Stored data entries:
********
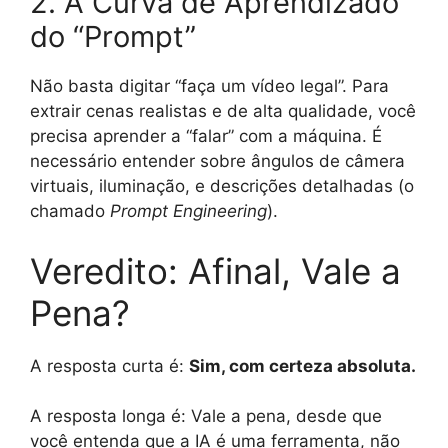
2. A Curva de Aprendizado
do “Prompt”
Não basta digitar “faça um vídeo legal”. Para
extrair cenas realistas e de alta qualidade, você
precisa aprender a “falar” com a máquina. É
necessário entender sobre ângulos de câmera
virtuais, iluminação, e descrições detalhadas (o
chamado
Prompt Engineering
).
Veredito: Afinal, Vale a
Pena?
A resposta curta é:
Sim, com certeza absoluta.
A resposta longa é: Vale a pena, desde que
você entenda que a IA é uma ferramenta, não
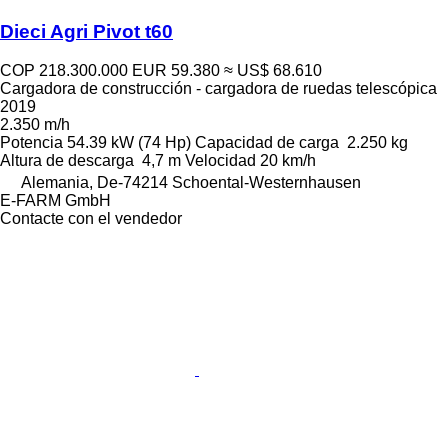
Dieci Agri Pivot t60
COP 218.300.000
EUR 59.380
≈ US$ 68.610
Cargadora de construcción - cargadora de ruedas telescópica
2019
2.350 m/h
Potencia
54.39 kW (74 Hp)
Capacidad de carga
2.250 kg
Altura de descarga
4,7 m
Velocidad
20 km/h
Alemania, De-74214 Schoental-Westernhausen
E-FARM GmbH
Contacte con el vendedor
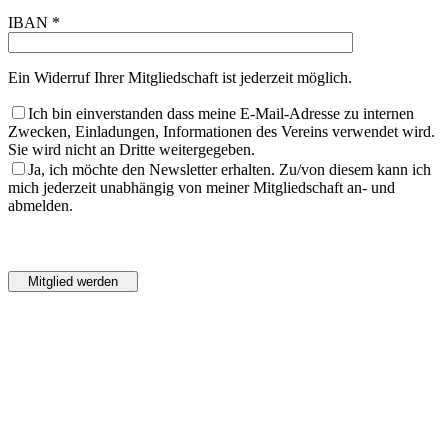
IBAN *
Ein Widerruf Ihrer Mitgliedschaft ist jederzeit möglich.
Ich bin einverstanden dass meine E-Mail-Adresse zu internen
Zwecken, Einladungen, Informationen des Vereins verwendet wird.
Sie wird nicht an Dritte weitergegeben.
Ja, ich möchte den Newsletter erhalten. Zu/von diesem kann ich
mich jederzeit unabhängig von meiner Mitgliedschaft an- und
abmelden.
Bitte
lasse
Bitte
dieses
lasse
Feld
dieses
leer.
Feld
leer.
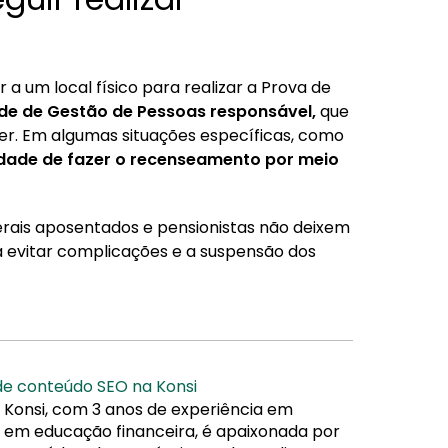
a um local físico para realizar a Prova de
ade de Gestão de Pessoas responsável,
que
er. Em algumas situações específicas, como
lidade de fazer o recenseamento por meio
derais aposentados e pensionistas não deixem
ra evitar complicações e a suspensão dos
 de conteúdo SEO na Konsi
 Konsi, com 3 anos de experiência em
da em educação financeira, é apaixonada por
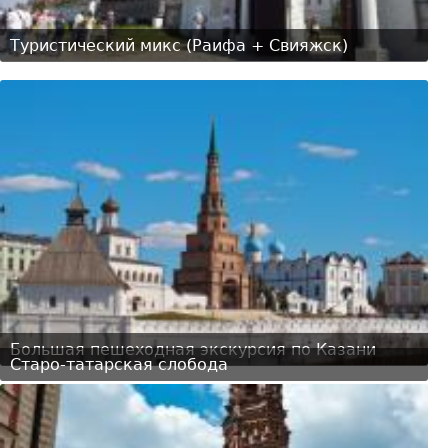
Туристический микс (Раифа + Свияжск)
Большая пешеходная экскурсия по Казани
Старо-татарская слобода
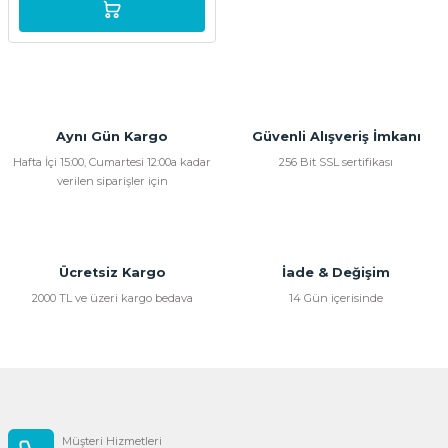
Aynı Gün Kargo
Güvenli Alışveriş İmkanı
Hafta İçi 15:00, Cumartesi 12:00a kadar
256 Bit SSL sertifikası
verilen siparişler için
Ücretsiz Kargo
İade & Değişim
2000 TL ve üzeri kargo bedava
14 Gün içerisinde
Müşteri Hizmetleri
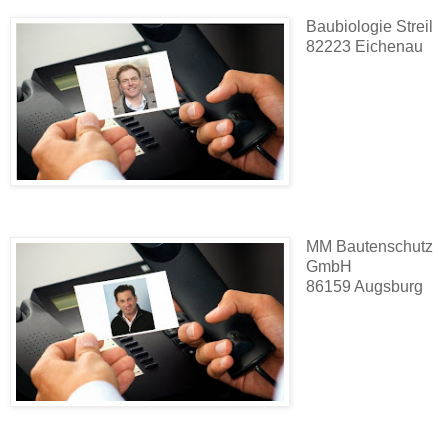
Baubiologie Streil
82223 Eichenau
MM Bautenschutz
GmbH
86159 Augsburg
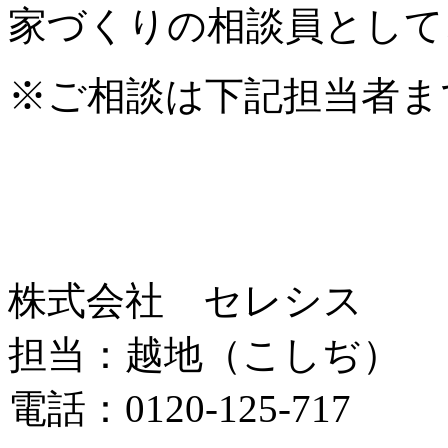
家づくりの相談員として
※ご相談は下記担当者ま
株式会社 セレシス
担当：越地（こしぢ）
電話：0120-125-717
********
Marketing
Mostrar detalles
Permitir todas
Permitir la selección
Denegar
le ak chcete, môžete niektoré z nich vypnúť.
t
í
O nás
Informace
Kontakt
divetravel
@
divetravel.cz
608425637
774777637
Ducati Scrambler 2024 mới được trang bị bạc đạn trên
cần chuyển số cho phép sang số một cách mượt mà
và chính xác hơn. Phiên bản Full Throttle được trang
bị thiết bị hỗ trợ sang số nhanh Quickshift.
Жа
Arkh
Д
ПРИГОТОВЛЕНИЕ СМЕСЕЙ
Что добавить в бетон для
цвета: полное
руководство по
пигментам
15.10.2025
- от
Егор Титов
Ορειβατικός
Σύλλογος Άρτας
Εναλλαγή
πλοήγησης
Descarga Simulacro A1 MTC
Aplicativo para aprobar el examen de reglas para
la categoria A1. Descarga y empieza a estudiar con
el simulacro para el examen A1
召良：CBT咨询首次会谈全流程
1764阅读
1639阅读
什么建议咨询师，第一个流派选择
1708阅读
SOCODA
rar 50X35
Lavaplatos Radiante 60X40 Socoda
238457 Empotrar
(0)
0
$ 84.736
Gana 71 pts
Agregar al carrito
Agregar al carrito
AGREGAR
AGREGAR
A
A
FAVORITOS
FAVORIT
********
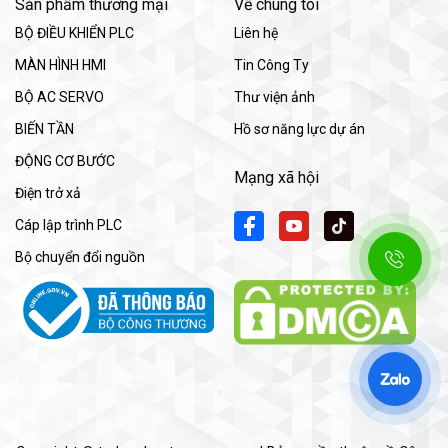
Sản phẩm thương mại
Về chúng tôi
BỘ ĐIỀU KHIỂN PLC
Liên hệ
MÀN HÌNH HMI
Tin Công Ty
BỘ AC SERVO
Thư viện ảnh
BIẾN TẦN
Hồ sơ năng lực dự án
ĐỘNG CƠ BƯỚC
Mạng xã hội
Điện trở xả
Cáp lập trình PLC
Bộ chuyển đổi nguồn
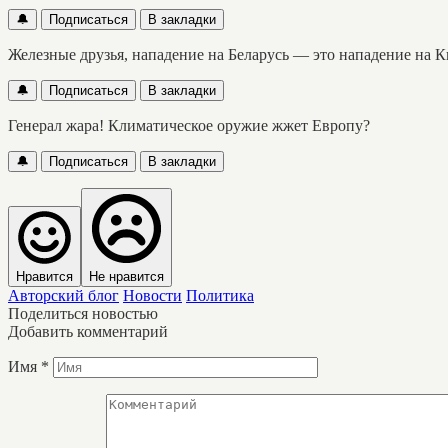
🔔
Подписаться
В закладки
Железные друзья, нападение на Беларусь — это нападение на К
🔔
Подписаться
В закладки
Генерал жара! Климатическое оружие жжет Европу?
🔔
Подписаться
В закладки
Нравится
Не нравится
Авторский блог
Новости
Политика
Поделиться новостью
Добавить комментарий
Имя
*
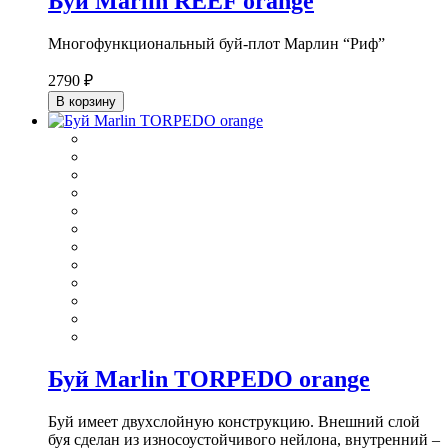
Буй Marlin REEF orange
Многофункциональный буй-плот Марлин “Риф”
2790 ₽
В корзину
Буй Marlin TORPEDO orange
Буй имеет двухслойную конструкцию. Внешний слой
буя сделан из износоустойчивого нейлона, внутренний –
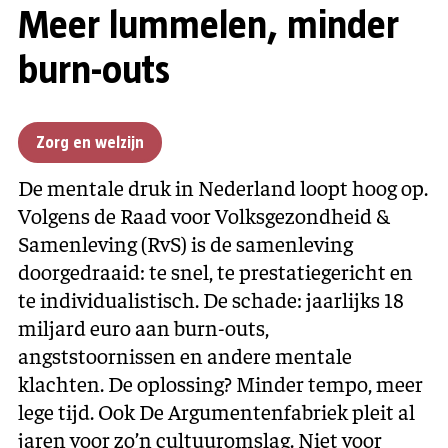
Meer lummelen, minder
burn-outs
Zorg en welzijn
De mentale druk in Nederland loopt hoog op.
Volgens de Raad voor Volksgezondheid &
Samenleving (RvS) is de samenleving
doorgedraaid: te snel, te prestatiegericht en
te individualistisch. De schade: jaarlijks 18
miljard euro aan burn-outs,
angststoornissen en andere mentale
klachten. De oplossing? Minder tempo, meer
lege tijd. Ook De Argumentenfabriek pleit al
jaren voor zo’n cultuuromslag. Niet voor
********
EXERCISE GOAL:
Return only the number of lines above that include "trang".

SOLUTION FOR THIS EXERCISE:
2